> _To do_: Format the material as a numbered list, covering the stretch from its first line through the line containing "war. Very sad, May", and leave out any blank lines.

(Stored data)

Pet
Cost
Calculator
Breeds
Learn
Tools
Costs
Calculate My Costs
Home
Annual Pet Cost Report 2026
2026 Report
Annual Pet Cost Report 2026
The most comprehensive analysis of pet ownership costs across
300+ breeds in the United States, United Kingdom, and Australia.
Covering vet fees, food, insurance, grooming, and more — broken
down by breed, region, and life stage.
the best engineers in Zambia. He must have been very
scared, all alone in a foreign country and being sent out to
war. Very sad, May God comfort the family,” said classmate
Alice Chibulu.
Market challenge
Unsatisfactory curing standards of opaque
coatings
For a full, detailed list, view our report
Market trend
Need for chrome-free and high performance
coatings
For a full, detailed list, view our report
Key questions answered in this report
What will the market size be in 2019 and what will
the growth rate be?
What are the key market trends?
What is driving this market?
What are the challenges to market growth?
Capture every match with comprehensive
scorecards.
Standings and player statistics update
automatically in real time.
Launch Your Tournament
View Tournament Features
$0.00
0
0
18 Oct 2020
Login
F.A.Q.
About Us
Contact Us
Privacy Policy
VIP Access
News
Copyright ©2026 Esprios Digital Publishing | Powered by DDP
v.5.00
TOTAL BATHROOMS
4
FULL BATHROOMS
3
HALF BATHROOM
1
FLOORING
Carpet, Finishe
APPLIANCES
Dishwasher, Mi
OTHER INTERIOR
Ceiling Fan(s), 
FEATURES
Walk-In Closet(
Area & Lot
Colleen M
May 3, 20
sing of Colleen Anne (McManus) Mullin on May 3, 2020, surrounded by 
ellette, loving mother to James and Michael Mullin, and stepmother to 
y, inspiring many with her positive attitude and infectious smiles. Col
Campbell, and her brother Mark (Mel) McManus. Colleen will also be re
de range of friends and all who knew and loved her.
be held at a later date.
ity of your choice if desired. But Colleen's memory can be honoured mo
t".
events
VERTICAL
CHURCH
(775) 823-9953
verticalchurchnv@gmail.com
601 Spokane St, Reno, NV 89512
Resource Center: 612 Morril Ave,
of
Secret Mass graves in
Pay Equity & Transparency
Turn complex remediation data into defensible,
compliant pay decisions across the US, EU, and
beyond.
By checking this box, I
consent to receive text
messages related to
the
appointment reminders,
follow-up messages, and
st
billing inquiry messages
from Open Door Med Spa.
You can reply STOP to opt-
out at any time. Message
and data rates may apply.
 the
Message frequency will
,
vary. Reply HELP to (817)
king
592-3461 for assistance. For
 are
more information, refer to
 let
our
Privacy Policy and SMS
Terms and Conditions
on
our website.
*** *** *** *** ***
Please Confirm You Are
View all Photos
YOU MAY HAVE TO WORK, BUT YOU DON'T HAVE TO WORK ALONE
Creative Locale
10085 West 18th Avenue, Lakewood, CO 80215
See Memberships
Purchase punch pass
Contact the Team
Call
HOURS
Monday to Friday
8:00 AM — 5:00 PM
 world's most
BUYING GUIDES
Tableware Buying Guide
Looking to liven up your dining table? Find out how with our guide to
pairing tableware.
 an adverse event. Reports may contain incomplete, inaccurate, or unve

> _Expected answer_:
1. Pet
2. Cost
3. Calculator
4. Breeds
5. Learn
6. Tools
7. Costs
8. Calculate My Costs
9. Home
10. Annual Pet Cost Report 2026
11. 2026 Report
12. Annual Pet Cost Report 2026
13. The most comprehensive analysis of pet ownership costs across
14. 300+ breeds in the United States, United Kingdom, and Australia.
15. Covering vet fees, food, insurance, grooming, and more — broken
16. down by breed, region, and life stage.
17. the best engineers in Zambia. He must have been very
18. scared, all alone in a foreign country and being sent out to
19. war. Very sad, May God comfort the family,” said classmate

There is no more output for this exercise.